**REQUEST:**
Which lines of the entries contain the string "decreto"? Copy each of them.

[Document layout detection data]

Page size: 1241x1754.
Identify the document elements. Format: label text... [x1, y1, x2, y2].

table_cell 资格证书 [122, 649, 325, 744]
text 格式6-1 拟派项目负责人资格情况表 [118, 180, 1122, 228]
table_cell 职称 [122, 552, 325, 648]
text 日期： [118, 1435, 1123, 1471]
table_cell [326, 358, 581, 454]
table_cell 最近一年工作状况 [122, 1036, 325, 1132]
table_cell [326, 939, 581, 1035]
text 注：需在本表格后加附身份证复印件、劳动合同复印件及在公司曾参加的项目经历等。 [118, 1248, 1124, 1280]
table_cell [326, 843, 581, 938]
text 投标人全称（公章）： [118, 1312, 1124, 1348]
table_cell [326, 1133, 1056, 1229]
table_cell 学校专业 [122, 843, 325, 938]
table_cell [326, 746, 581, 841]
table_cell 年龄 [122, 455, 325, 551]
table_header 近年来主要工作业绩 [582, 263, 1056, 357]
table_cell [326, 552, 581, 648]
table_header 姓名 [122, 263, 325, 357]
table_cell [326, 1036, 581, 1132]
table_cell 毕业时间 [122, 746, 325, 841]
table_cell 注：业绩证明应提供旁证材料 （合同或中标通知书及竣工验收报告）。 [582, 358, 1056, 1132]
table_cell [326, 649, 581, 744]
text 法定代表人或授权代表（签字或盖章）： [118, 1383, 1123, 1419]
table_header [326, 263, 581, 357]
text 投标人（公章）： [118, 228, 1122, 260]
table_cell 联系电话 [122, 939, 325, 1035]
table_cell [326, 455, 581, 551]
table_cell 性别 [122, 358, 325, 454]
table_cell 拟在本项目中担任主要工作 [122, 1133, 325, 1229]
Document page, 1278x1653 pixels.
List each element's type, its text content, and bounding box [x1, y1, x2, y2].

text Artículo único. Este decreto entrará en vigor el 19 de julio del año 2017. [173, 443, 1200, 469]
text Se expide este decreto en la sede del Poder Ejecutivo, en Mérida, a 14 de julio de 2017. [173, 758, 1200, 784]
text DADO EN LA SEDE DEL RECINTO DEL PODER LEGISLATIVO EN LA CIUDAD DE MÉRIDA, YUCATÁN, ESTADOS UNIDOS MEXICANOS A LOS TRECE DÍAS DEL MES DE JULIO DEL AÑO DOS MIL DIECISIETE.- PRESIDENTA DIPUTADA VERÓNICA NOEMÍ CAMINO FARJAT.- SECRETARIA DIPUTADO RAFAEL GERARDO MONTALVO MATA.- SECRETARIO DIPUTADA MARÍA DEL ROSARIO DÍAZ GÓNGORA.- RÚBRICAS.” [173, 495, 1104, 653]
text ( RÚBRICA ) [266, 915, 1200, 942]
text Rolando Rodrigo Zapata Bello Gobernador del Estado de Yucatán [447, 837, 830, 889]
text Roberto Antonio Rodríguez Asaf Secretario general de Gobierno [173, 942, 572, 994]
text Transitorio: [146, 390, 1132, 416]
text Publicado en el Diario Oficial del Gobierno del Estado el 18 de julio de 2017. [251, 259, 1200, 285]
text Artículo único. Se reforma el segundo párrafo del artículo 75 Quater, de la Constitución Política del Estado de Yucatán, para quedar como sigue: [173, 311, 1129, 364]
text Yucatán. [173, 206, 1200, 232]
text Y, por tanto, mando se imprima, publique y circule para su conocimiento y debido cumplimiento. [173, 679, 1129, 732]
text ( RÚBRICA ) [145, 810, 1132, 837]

**EXERCISE ANSWER:**
text Artículo único. Este decreto entrará en vigor el 19 de julio del año 2017. [173, 443, 1200, 469]
text Se expide este decreto en la sede del Poder Ejecutivo, en Mérida, a 14 de julio de 2017. [173, 758, 1200, 784]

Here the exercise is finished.